----- Dataset content -----

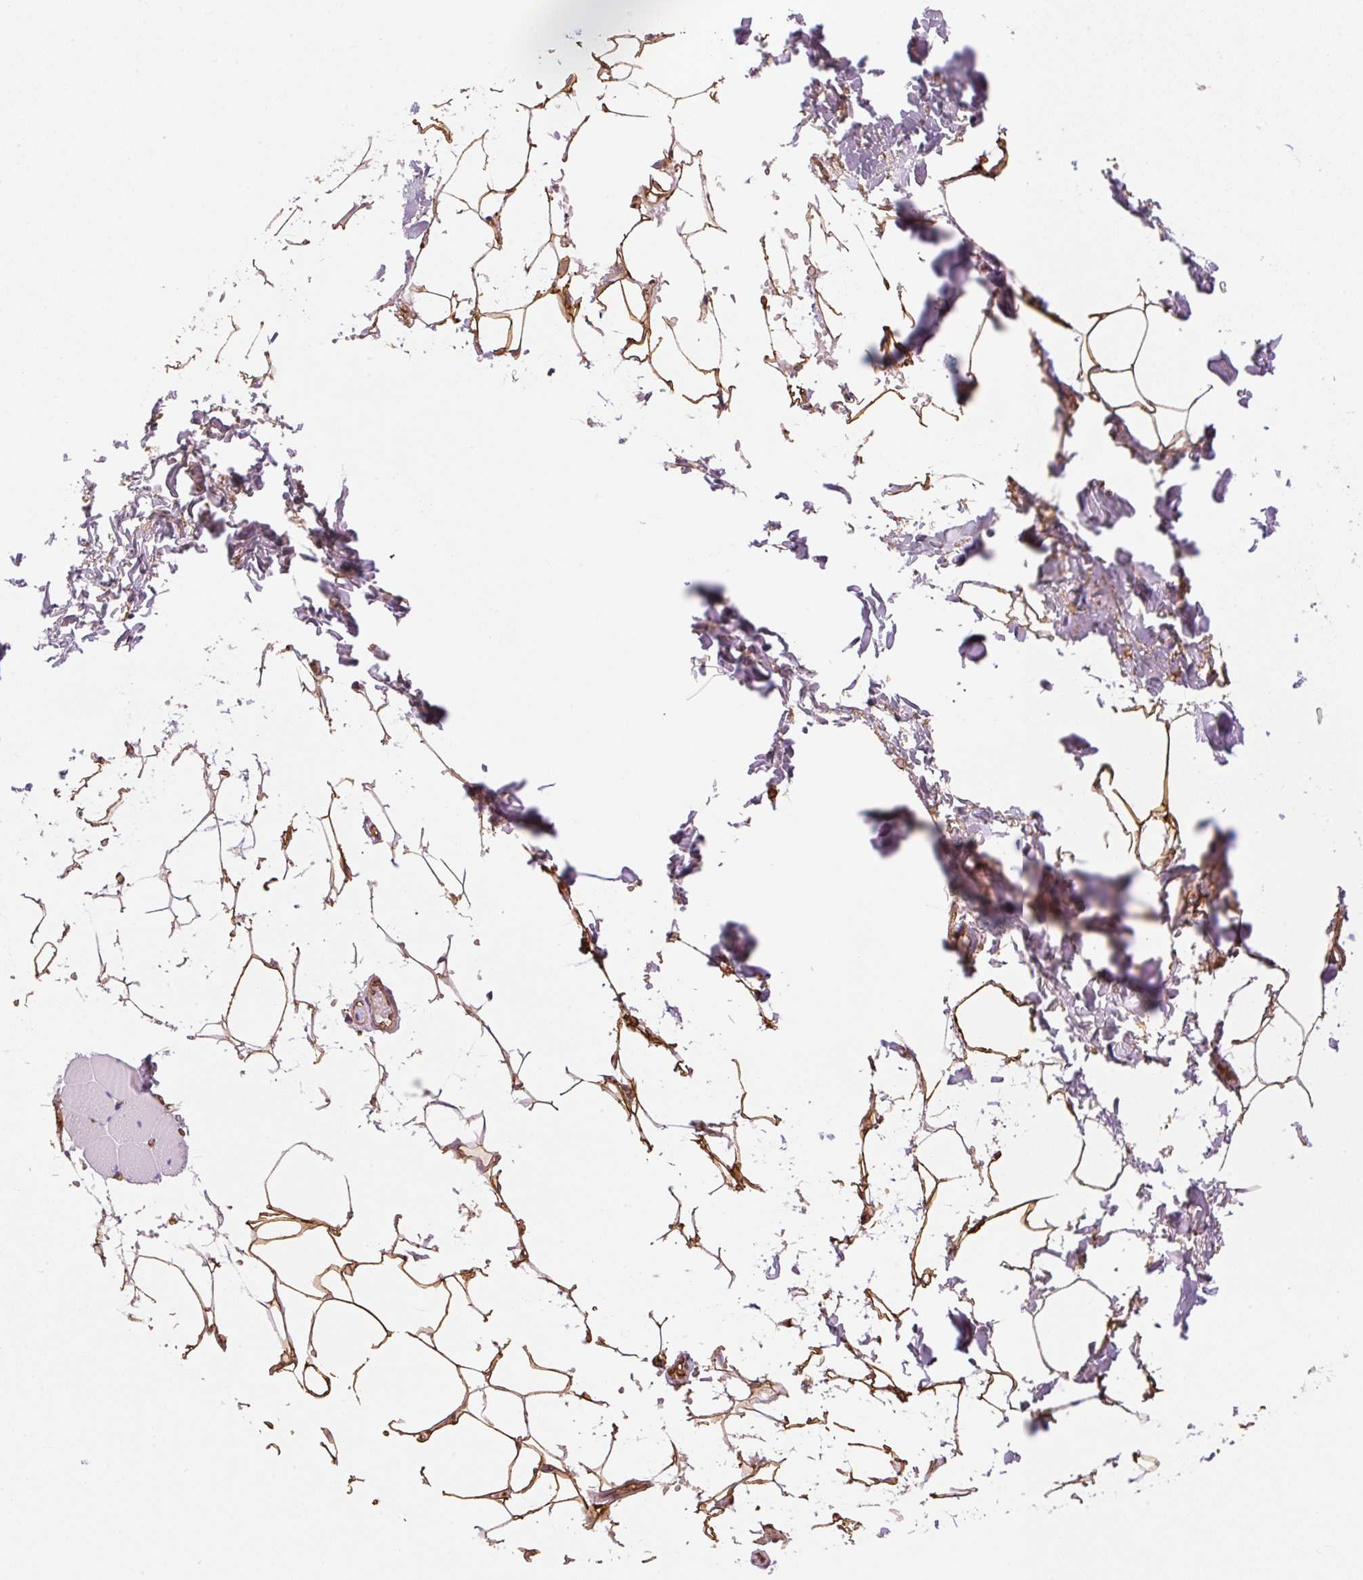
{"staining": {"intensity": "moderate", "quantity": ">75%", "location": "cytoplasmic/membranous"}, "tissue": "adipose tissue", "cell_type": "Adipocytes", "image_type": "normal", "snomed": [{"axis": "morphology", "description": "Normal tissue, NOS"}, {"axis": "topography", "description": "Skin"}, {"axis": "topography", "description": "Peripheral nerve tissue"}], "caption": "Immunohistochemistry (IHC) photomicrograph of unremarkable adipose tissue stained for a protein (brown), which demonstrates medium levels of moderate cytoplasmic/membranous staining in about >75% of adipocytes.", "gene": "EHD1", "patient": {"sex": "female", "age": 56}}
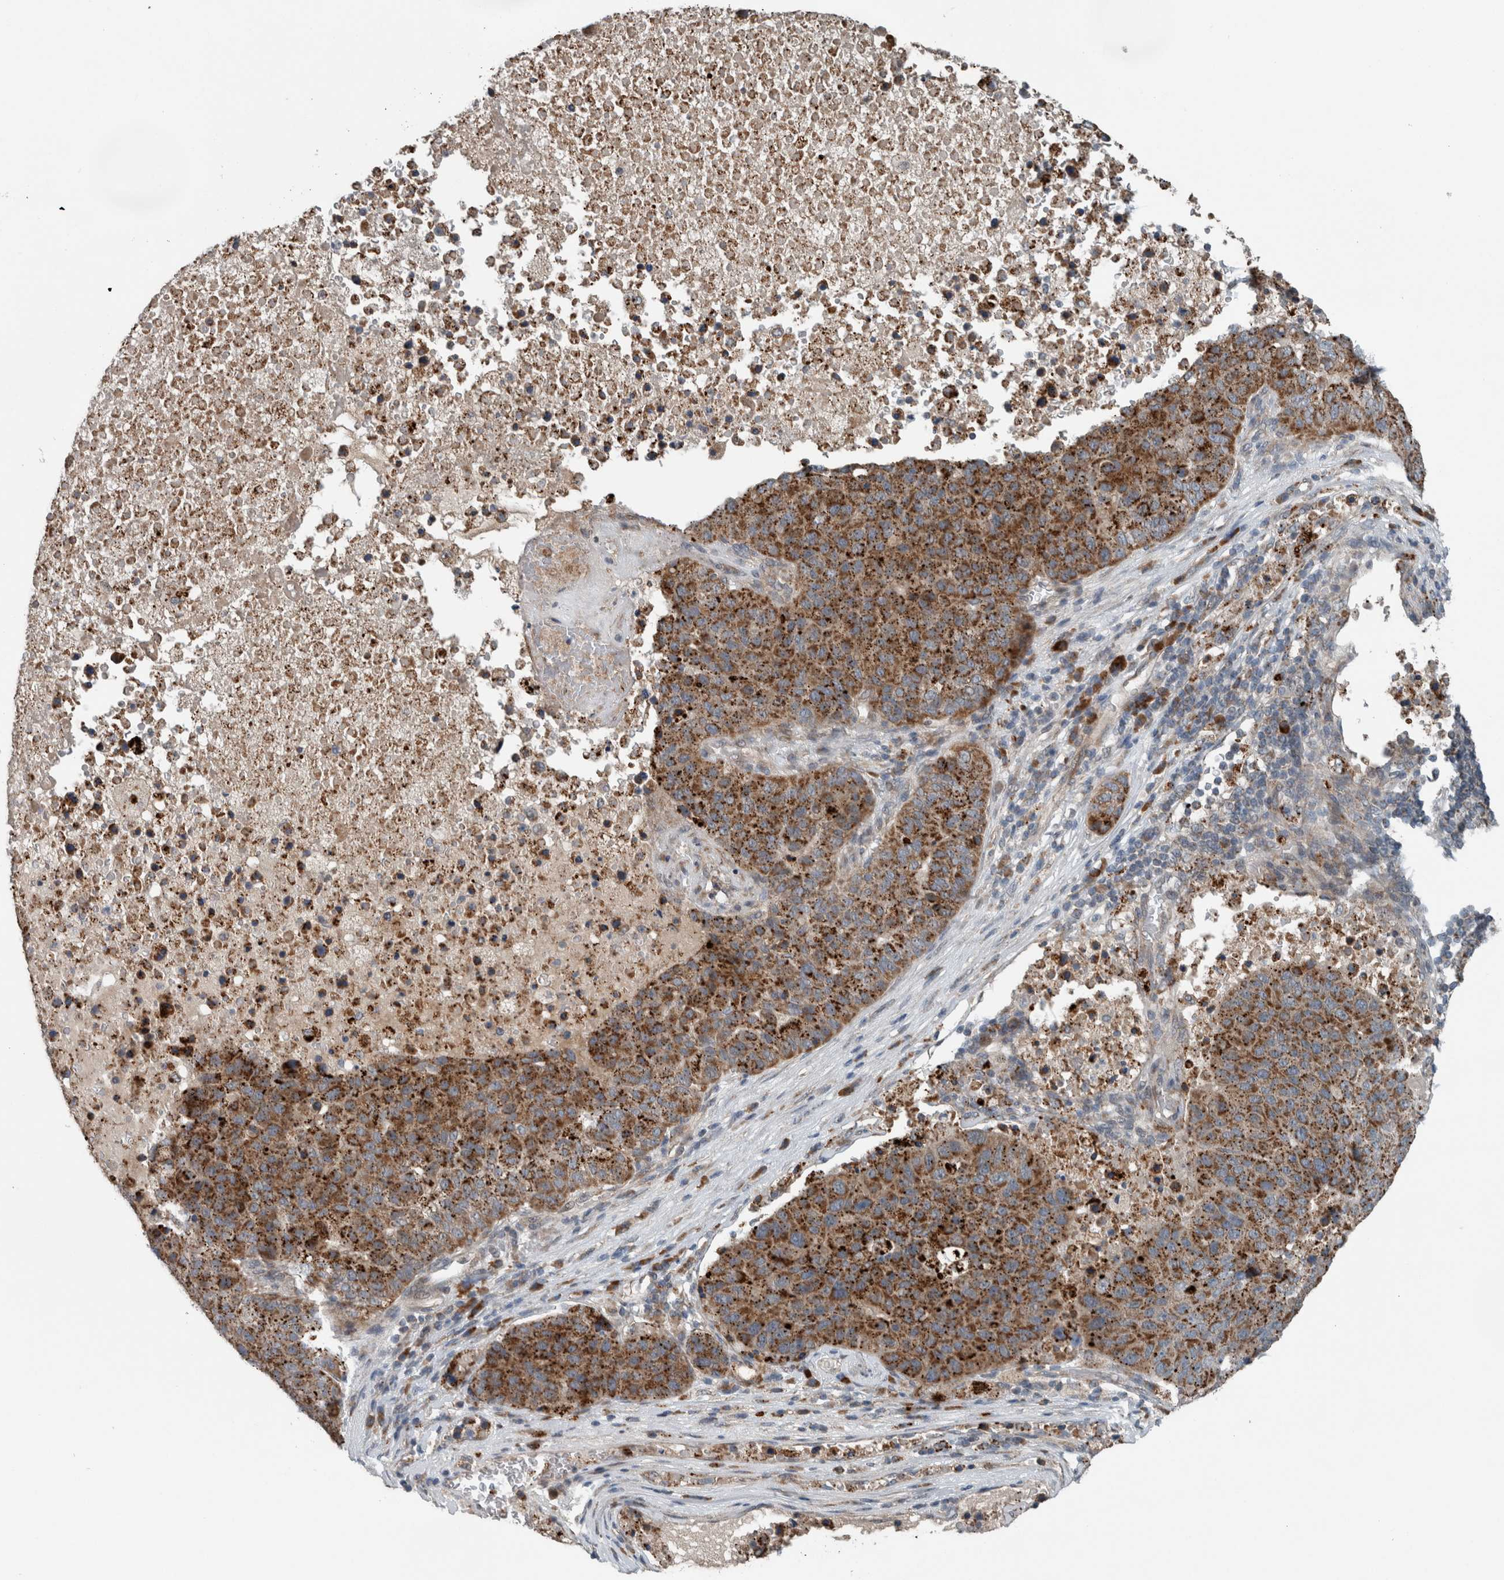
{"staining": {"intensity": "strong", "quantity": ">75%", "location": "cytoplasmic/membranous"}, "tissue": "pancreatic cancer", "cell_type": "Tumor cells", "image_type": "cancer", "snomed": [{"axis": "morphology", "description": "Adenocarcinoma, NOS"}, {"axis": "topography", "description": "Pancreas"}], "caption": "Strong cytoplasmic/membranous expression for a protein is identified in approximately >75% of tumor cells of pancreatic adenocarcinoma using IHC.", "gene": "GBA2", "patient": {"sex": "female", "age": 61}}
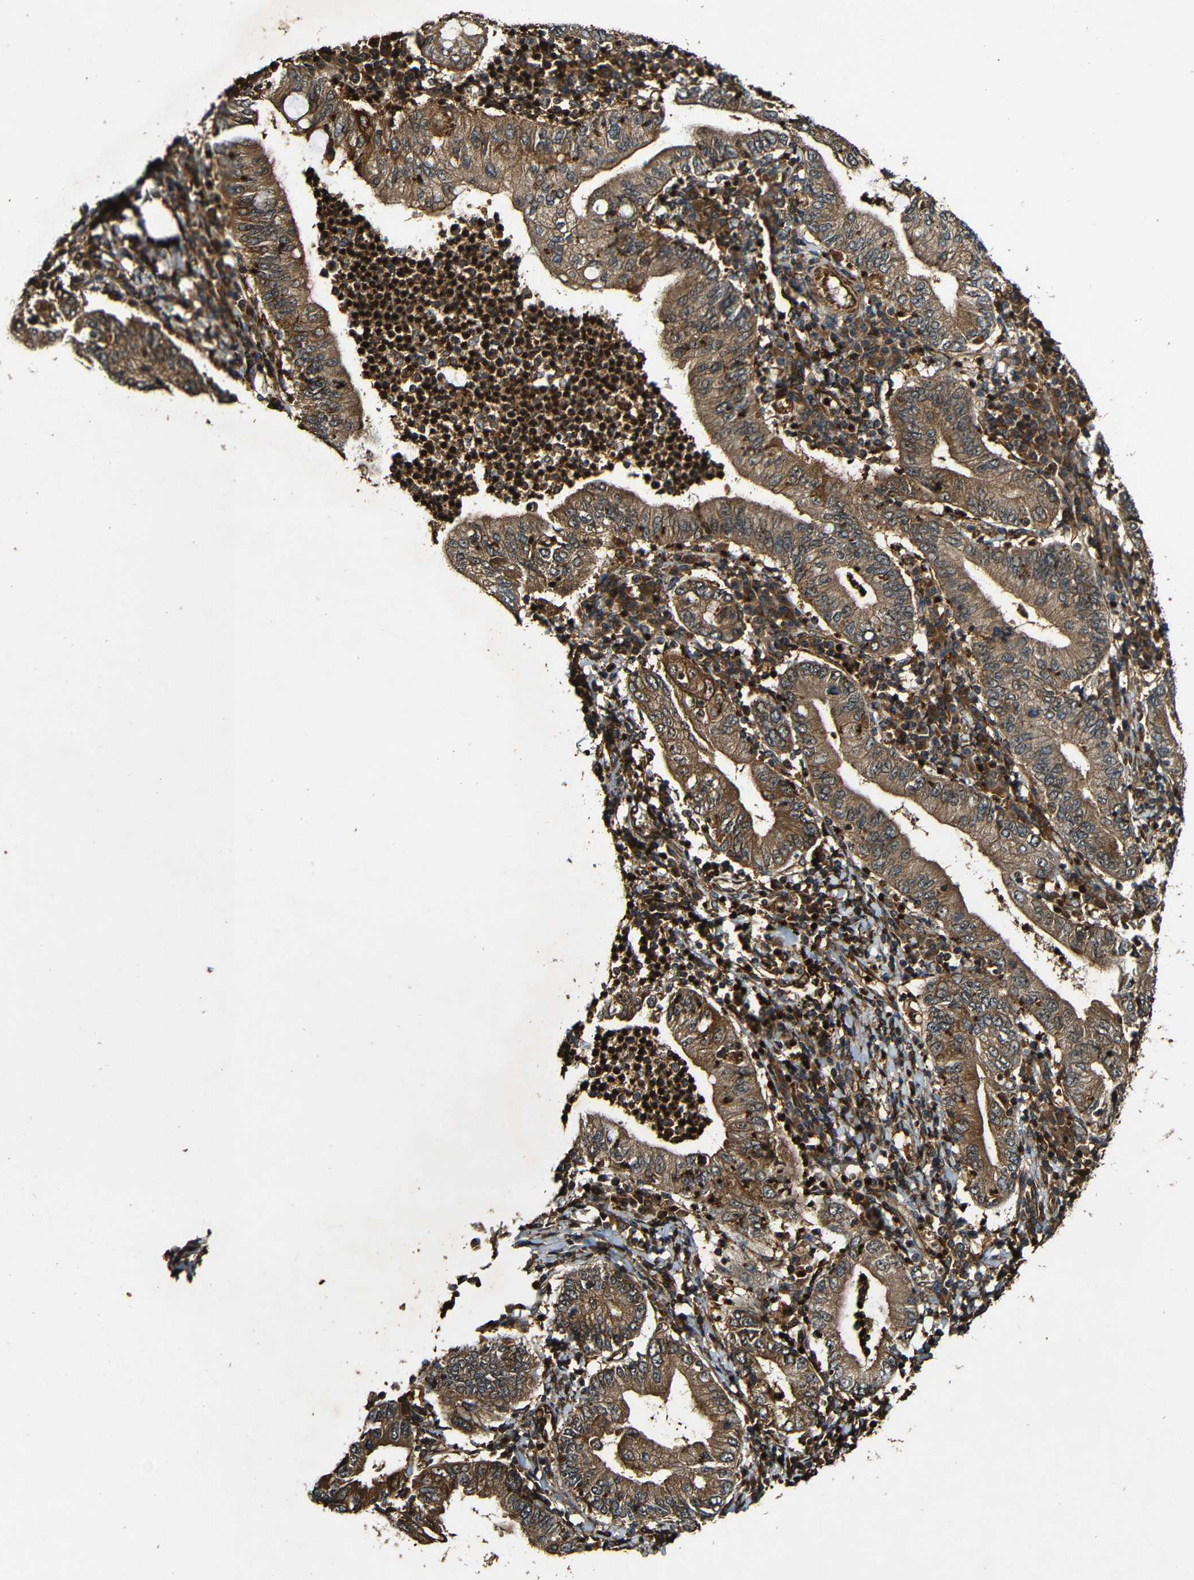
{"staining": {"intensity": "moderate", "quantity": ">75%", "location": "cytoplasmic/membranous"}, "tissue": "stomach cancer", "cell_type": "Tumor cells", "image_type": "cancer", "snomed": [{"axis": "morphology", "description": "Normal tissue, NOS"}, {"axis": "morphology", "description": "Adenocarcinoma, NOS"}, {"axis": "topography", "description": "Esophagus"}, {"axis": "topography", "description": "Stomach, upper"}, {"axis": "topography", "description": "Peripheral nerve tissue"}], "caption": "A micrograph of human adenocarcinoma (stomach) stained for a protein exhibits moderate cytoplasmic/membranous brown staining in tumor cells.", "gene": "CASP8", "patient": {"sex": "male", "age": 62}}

-----

Required work: If the material above contains pictures, exclude them from an otherwise exact transcription.

Result:
{"staining": {"intensity": "moderate", "quantity": ">75%", "location": "cytoplasmic/membranous"}, "tissue": "adipose tissue", "cell_type": "Adipocytes", "image_type": "normal", "snomed": [{"axis": "morphology", "description": "Normal tissue, NOS"}, {"axis": "topography", "description": "Skin"}, {"axis": "topography", "description": "Peripheral nerve tissue"}], "caption": "Immunohistochemistry (IHC) photomicrograph of unremarkable adipose tissue stained for a protein (brown), which demonstrates medium levels of moderate cytoplasmic/membranous staining in about >75% of adipocytes.", "gene": "EHD1", "patient": {"sex": "female", "age": 56}}
{"staining": {"intensity": "strong", "quantity": ">75%", "location": "cytoplasmic/membranous"}, "tissue": "pancreatic cancer", "cell_type": "Tumor cells", "image_type": "cancer", "snomed": [{"axis": "morphology", "description": "Adenocarcinoma, NOS"}, {"axis": "topography", "description": "Pancreas"}], "caption": "Strong cytoplasmic/membranous expression for a protein is identified in approximately >75% of tumor cells of pancreatic adenocarcinoma using IHC.", "gene": "GBA2", "patient": {"sex": "female", "age": 61}}
{"staining": {"intensity": "moderate", "quantity": ">75%", "location": "cytoplasmic/membranous"}, "tissue": "stomach cancer", "cell_type": "Tumor cells", "image_type": "cancer", "snomed": [{"axis": "morphology", "description": "Normal tissue, NOS"}, {"axis": "morphology", "description": "Adenocarcinoma, NOS"}, {"axis": "topography", "description": "Esophagus"}, {"axis": "topography", "description": "Stomach, upper"}, {"axis": "topography", "description": "Peripheral nerve tissue"}], "caption": "A micrograph of human adenocarcinoma (stomach) stained for a protein exhibits moderate cytoplasmic/membranous brown staining in tumor cells.", "gene": "CASP8", "patient": {"sex": "male", "age": 62}}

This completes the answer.